Records for the exercise -

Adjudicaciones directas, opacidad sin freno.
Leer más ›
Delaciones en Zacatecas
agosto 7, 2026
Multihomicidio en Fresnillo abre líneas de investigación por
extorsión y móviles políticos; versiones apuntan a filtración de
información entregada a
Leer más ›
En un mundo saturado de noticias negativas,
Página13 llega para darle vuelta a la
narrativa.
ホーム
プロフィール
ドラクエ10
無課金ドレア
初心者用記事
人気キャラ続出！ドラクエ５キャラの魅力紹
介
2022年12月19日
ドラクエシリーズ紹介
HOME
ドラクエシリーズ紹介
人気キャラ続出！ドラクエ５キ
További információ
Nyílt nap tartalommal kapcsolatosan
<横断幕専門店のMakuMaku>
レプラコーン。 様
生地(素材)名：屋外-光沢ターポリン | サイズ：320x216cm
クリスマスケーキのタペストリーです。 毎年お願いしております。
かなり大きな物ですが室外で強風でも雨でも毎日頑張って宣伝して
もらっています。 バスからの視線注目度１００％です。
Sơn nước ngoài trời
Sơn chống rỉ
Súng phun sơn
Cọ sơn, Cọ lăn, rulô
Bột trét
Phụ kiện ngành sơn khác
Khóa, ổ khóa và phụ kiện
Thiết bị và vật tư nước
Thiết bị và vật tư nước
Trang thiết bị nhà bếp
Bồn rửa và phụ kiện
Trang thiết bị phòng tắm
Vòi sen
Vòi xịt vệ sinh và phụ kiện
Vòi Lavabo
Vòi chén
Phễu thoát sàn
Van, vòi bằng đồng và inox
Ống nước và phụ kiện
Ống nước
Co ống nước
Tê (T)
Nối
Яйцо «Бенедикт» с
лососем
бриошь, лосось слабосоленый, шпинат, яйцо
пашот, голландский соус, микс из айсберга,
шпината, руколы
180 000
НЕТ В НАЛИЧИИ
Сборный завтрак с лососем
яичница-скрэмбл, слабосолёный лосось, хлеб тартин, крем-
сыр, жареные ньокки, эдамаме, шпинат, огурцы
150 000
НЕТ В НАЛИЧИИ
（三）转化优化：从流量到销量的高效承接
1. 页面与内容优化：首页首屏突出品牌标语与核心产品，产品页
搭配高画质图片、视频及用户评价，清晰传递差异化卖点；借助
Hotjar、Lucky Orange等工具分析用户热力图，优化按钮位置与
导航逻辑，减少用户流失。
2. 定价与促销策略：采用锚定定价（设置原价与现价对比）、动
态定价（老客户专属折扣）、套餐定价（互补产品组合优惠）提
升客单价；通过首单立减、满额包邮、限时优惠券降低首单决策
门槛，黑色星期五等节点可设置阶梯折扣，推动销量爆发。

Problem statement - Where does the word "人気キャラ続出" appear in the listing? List each line that holds it.

Solution to the problem -
人気キャラ続出！ドラクエ５キャラの魅力紹
人気キャラ続出！ドラクエ５キ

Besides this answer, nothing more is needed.